Flicks - Broad spectrum
Pan African Film Festival strives for mainstream appeal
The National Black Arts Festival's Pan African Film Festival really plays the field. It offers films by African-American and African directors, covering territory from South Africa to Harlem and treating everyone from hot-and-heavy Brooklyn lovers to Marxist revolutionaries.
Originating in Los Angeles, the festival is being presented locally by David Manuel, project director of the Woodruff Arts Center and its "Celebrate Diversity Through the Arts" initiative. The selections in this year's Pan African Film Festival, which range from the frivolous to the profound, seem geared more to mainstream tastes and are not always as strong as one would hope, considering the esteemed tradition of African filmmaking and black independents.
The main objective in programming many of the films appears to be simply representation of Africans and African-Americans, rather than a politicized or even alternative view of the world. One of the films that offers material with more depth and political integrity, however, is Aminah Bakeer Abdul-Jabbaar's personal documentary Bilalian (July 20 at 5:15 p.m.), about growing up in counterculture America. But here, the counterculture isn't hippie, it's Muslim. Through the lens of her own family's involvement in the Nation of Islam, Abdul-Jabbaar examines the larger history of the faith in America and its significance as a political and social community for black Americans.
The options are numerous in this festival, from thoughtful documentaries like Bilalian to Hollywood-style legal thrillers. A Reasonable Man (July 21 at 5:30 p.m.) is in the latter category. A conventional courtroom drama and South African/British co-production, it stars and was directed by Gavin Hood, who plays a white corporate lawyer defending an African boy from a murder charge and the contention that witchcraft made him do it.
Witchcraft or ego, whatever force drove Eriq La Salle to make Crazy As Hell (July 20 at 8 p.m.), he probably shouldn't have done it. An actor known for his role as Dr. Peter Benton on "ER," La Salle's first film is a hopeless jumble. It stars a scenery-chewing Michael Beach as brilliant, unorthodox psychiatrist Dr. Ty Adams, who tries out his methods on the assorted mixed nuts at the Sedah State Mental Hospital. Cribbing profusely from the hyperbolic cinema of Adrian Lyne and Alan Parker, Crazy As Hell is a combination of Jacob's Ladder and Angel Heart, with midgets galore (a condition inexplicably synonymous with nuttiness in La Salle and Lyne's minds) and a Robert De Niro turn by La Salle as a nattily dressed mental patient who claims to be Satan.
The festival features plenty of first-time directors, traditional genre pictures and lighter fare such as William Jennings' Harlem Aria (July 21 at 8 p.m.). Anton (Gabriel Casseus) is a developmentally disabled man still living in his auntie's Harlem brownstone. He dreams of a life on the stage as an opera singer. Anton hooks up with Matthew (Christian Camargo), an alienated musical genius who plays piano in Washington Square Park, and the two become a street performance duet, Matthew on the keys, Anton belting out Verdi's "Rigoletto" to the delight of aristocratic old ladies and street thugs alike.
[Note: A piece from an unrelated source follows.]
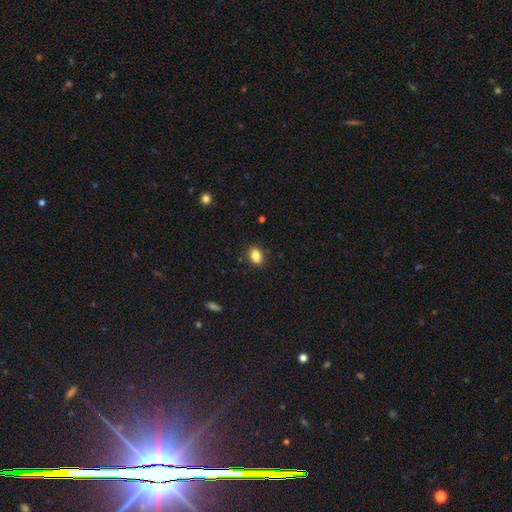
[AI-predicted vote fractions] This appears to be a smooth galaxy with no disk features (84%) that is in between round and cigar-shaped (70%). Merging: none (88%).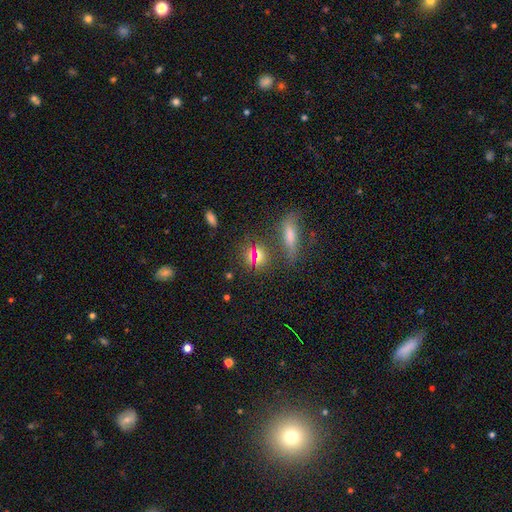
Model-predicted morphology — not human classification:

The only hitch in their asphalt opera house is a motor-mouthed, manipulative homeless man named Wes (Damon Wayans), who wants to manage the act and drive a wedge between white pianist and black opera singer. The profanity and incessant sexual banter doesn't suggest a kiddie market for Harlem Aria (though the bathroom humor might), but Anton's wide-eyed E.T. trust in adults definitely puts the film in the realm of feel-good, kid- oriented fantasy. A great performance by Camargo and Wayans' crude but often funny comedy stylings keep Harlem Aria afloat.
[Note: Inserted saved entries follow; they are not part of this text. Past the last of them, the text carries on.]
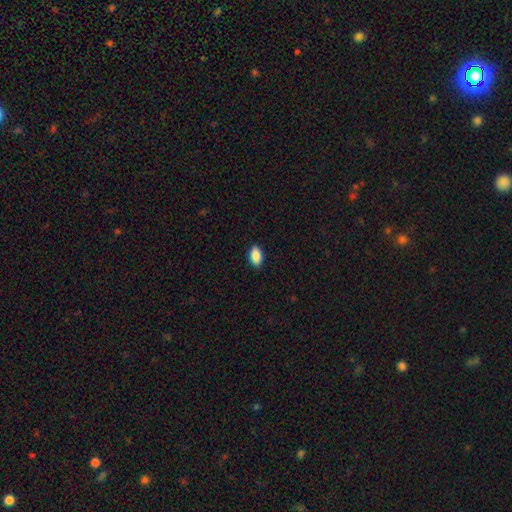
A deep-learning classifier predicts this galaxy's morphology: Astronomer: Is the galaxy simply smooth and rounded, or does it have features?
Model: smooth — 90%.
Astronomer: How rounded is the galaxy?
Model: in between — 93%.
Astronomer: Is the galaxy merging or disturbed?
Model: none — 89%.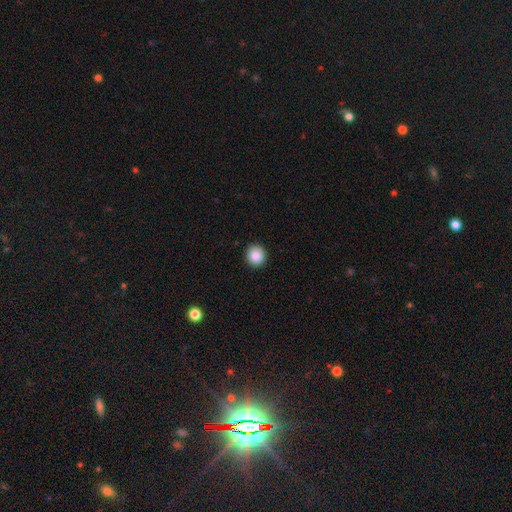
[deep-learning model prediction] Smooth or featured? smooth (88%)
How rounded? round (90%)
Merging? none (92%)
With all the New York City stories in the festival, it's nice to finally get a taste of Africa in all the tri-borough diaspora. Daresalam (July 20 at 3:15 p.m.) is a thought-provoking film from Chad and one of the best on the Pan African program. First-time director Issa Serge Coelo centers the film on the civil war that raged in one of Africa's poorest and most war-torn countries in the '70s. The film's depressing observation is how often the higher-ups profit and the citizenry continually suffer, regardless of whether a revolution is successful.
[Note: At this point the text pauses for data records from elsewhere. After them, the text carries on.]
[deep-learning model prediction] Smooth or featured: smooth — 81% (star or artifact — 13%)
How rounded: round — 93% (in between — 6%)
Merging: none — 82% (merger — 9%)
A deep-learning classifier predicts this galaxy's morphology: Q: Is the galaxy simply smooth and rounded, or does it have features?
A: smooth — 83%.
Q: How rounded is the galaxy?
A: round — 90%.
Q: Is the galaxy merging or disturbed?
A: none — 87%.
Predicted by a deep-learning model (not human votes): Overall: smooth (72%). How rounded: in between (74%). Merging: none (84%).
Daresalam focuses on two friends from the same village, Djimi (Haikail Zakarin) and Koni (Abdoulaye Ahmat), who enlist in a people's war against a corrupt government that extorts taxes while keeping its citizens in poverty. Coelo has not only visual flair, but a feel for some of the subtleties overlooked in other war films, which pit good against evil and oppressor against oppressed. The divisions are blurrier in Daresalam, and the impact of this thoughtful film is all the greater for admitting that the real world is far more complicated.